§ **The problem**
Nothing but the records themselves, exactly as written, should appear in the reply; leave out the pictures.

§ **Dataset records**
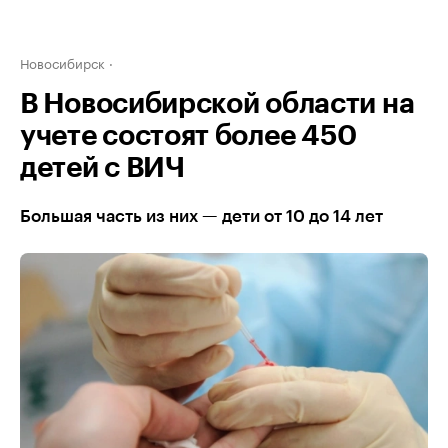
Новосибирск
В Новосибирской области на
учете состоят более 450
детей с ВИЧ
Большая часть из них — дети от 10 до 14 лет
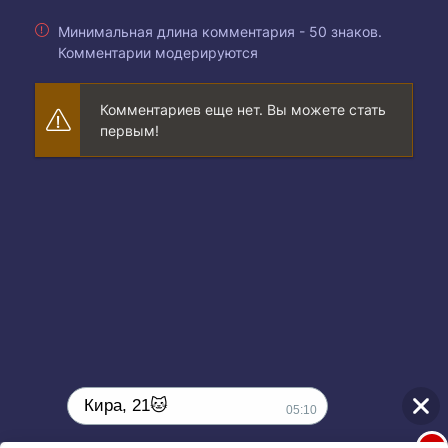
Минимальная длина комментария - 50 знаков.
Комментарии модерируются
Комментариев еще нет. Вы можете стать
первым!
Кира, 21🐱
05:10
1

§ **Solution**
Новосибирск
В Новосибирской области на
учете состоят более 450
детей с ВИЧ
Большая часть из них — дети от 10 до 14 лет
Минимальная длина комментария - 50 знаков.
Комментарии модерируются
Комментариев еще нет. Вы можете стать
первым!
Кира, 21🐱
05:10
1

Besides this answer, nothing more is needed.